START Data for this task

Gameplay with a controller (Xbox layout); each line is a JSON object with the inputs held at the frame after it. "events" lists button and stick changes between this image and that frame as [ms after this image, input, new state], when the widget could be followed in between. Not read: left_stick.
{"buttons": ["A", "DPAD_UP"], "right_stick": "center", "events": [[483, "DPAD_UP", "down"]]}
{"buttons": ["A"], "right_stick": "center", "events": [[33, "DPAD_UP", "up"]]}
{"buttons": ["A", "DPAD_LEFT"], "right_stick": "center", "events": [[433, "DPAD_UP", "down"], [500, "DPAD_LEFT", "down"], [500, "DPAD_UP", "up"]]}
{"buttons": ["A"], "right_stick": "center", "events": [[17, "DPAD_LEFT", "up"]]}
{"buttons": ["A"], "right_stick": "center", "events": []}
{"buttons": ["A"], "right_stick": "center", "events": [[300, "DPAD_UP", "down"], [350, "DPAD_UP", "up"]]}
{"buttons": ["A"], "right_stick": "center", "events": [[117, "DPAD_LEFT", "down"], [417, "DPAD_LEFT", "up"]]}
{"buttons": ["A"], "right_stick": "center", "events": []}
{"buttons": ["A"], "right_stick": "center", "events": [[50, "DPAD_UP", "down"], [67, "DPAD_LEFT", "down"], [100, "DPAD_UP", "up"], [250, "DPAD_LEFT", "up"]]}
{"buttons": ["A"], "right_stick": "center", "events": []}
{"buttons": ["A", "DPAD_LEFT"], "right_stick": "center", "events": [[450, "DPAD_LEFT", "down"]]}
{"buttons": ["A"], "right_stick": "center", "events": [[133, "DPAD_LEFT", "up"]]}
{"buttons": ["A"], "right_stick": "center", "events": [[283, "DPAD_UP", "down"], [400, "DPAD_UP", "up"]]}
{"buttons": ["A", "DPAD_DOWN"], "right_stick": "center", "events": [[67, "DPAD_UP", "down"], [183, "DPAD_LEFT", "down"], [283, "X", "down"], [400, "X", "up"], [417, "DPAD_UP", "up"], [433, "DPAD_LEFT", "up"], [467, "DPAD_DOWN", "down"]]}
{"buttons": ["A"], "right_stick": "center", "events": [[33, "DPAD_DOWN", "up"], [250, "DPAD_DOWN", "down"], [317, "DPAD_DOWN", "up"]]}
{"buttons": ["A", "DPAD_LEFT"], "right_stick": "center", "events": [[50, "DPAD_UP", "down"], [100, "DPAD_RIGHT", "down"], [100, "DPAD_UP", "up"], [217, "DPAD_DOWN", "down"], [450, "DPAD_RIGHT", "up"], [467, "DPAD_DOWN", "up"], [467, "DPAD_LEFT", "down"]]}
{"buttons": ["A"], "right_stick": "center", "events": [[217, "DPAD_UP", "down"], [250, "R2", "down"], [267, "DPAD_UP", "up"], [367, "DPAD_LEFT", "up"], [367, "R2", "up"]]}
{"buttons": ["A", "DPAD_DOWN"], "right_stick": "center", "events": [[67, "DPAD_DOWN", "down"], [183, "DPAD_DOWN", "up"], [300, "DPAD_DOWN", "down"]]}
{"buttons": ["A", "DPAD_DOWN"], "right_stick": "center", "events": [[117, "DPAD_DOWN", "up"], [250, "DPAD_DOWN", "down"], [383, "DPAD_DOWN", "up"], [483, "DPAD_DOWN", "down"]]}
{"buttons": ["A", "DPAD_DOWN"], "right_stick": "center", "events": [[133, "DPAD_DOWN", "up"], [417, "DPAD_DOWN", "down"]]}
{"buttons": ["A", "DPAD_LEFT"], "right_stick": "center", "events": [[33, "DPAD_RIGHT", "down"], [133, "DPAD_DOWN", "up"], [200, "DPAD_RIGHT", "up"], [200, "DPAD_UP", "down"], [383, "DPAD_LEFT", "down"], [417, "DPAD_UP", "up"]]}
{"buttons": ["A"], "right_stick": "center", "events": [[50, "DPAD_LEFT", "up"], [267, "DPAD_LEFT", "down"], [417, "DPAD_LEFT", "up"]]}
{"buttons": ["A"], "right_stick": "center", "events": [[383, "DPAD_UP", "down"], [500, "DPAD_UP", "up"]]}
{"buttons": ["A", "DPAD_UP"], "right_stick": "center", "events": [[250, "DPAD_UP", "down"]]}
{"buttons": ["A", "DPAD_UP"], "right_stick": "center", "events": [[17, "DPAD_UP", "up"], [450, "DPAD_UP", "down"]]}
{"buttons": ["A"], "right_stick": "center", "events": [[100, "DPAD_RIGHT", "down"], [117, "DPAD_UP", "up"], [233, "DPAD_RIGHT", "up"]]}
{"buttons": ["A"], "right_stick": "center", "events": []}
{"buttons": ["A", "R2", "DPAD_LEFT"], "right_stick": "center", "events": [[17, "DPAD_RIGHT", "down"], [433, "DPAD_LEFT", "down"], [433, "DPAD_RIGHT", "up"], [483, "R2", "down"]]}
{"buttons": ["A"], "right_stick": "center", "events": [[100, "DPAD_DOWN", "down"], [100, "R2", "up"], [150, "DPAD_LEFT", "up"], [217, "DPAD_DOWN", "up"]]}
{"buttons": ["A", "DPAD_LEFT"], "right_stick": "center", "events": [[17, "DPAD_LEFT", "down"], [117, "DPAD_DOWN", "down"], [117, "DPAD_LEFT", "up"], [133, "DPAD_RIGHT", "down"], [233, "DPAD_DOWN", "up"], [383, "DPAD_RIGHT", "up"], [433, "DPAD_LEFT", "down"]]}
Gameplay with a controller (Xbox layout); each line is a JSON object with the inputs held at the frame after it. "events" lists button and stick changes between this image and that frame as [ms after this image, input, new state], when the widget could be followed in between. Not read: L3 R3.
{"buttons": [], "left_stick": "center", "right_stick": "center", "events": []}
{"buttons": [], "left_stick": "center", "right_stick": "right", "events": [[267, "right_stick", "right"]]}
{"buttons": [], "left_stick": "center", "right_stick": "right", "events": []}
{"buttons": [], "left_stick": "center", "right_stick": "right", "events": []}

END Data for this task

Repeat the data above in full, word for word.

Gameplay with a controller (Xbox layout); each line is a JSON object with the inputs held at the frame after it. "events" lists button and stick changes between this image and that frame as [ms after this image, input, new state], when the widget could be followed in between. Not read: left_stick.
{"buttons": ["A", "DPAD_UP"], "right_stick": "center", "events": [[483, "DPAD_UP", "down"]]}
{"buttons": ["A"], "right_stick": "center", "events": [[33, "DPAD_UP", "up"]]}
{"buttons": ["A", "DPAD_LEFT"], "right_stick": "center", "events": [[433, "DPAD_UP", "down"], [500, "DPAD_LEFT", "down"], [500, "DPAD_UP", "up"]]}
{"buttons": ["A"], "right_stick": "center", "events": [[17, "DPAD_LEFT", "up"]]}
{"buttons": ["A"], "right_stick": "center", "events": []}
{"buttons": ["A"], "right_stick": "center", "events": [[300, "DPAD_UP", "down"], [350, "DPAD_UP", "up"]]}
{"buttons": ["A"], "right_stick": "center", "events": [[117, "DPAD_LEFT", "down"], [417, "DPAD_LEFT", "up"]]}
{"buttons": ["A"], "right_stick": "center", "events": []}
{"buttons": ["A"], "right_stick": "center", "events": [[50, "DPAD_UP", "down"], [67, "DPAD_LEFT", "down"], [100, "DPAD_UP", "up"], [250, "DPAD_LEFT", "up"]]}
{"buttons": ["A"], "right_stick": "center", "events": []}
{"buttons": ["A", "DPAD_LEFT"], "right_stick": "center", "events": [[450, "DPAD_LEFT", "down"]]}
{"buttons": ["A"], "right_stick": "center", "events": [[133, "DPAD_LEFT", "up"]]}
{"buttons": ["A"], "right_stick": "center", "events": [[283, "DPAD_UP", "down"], [400, "DPAD_UP", "up"]]}
{"buttons": ["A", "DPAD_DOWN"], "right_stick": "center", "events": [[67, "DPAD_UP", "down"], [183, "DPAD_LEFT", "down"], [283, "X", "down"], [400, "X", "up"], [417, "DPAD_UP", "up"], [433, "DPAD_LEFT", "up"], [467, "DPAD_DOWN", "down"]]}
{"buttons": ["A"], "right_stick": "center", "events": [[33, "DPAD_DOWN", "up"], [250, "DPAD_DOWN", "down"], [317, "DPAD_DOWN", "up"]]}
{"buttons": ["A", "DPAD_LEFT"], "right_stick": "center", "events": [[50, "DPAD_UP", "down"], [100, "DPAD_RIGHT", "down"], [100, "DPAD_UP", "up"], [217, "DPAD_DOWN", "down"], [450, "DPAD_RIGHT", "up"], [467, "DPAD_DOWN", "up"], [467, "DPAD_LEFT", "down"]]}
{"buttons": ["A"], "right_stick": "center", "events": [[217, "DPAD_UP", "down"], [250, "R2", "down"], [267, "DPAD_UP", "up"], [367, "DPAD_LEFT", "up"], [367, "R2", "up"]]}
{"buttons": ["A", "DPAD_DOWN"], "right_stick": "center", "events": [[67, "DPAD_DOWN", "down"], [183, "DPAD_DOWN", "up"], [300, "DPAD_DOWN", "down"]]}
{"buttons": ["A", "DPAD_DOWN"], "right_stick": "center", "events": [[117, "DPAD_DOWN", "up"], [250, "DPAD_DOWN", "down"], [383, "DPAD_DOWN", "up"], [483, "DPAD_DOWN", "down"]]}
{"buttons": ["A", "DPAD_DOWN"], "right_stick": "center", "events": [[133, "DPAD_DOWN", "up"], [417, "DPAD_DOWN", "down"]]}
{"buttons": ["A", "DPAD_LEFT"], "right_stick": "center", "events": [[33, "DPAD_RIGHT", "down"], [133, "DPAD_DOWN", "up"], [200, "DPAD_RIGHT", "up"], [200, "DPAD_UP", "down"], [383, "DPAD_LEFT", "down"], [417, "DPAD_UP", "up"]]}
{"buttons": ["A"], "right_stick": "center", "events": [[50, "DPAD_LEFT", "up"], [267, "DPAD_LEFT", "down"], [417, "DPAD_LEFT", "up"]]}
{"buttons": ["A"], "right_stick": "center", "events": [[383, "DPAD_UP", "down"], [500, "DPAD_UP", "up"]]}
{"buttons": ["A", "DPAD_UP"], "right_stick": "center", "events": [[250, "DPAD_UP", "down"]]}
{"buttons": ["A", "DPAD_UP"], "right_stick": "center", "events": [[17, "DPAD_UP", "up"], [450, "DPAD_UP", "down"]]}
{"buttons": ["A"], "right_stick": "center", "events": [[100, "DPAD_RIGHT", "down"], [117, "DPAD_UP", "up"], [233, "DPAD_RIGHT", "up"]]}
{"buttons": ["A"], "right_stick": "center", "events": []}
{"buttons": ["A", "R2", "DPAD_LEFT"], "right_stick": "center", "events": [[17, "DPAD_RIGHT", "down"], [433, "DPAD_LEFT", "down"], [433, "DPAD_RIGHT", "up"], [483, "R2", "down"]]}
{"buttons": ["A"], "right_stick": "center", "events": [[100, "DPAD_DOWN", "down"], [100, "R2", "up"], [150, "DPAD_LEFT", "up"], [217, "DPAD_DOWN", "up"]]}
{"buttons": ["A", "DPAD_LEFT"], "right_stick": "center", "events": [[17, "DPAD_LEFT", "down"], [117, "DPAD_DOWN", "down"], [117, "DPAD_LEFT", "up"], [133, "DPAD_RIGHT", "down"], [233, "DPAD_DOWN", "up"], [383, "DPAD_RIGHT", "up"], [433, "DPAD_LEFT", "down"]]}
Gameplay with a controller (Xbox layout); each line is a JSON object with the inputs held at the frame after it. "events" lists button and stick changes between this image and that frame as [ms after this image, input, new state], when the widget could be followed in between. Not read: L3 R3.
{"buttons": [], "left_stick": "center", "right_stick": "center", "events": []}
{"buttons": [], "left_stick": "center", "right_stick": "right", "events": [[267, "right_stick", "right"]]}
{"buttons": [], "left_stick": "center", "right_stick": "right", "events": []}
{"buttons": [], "left_stick": "center", "right_stick": "right", "events": []}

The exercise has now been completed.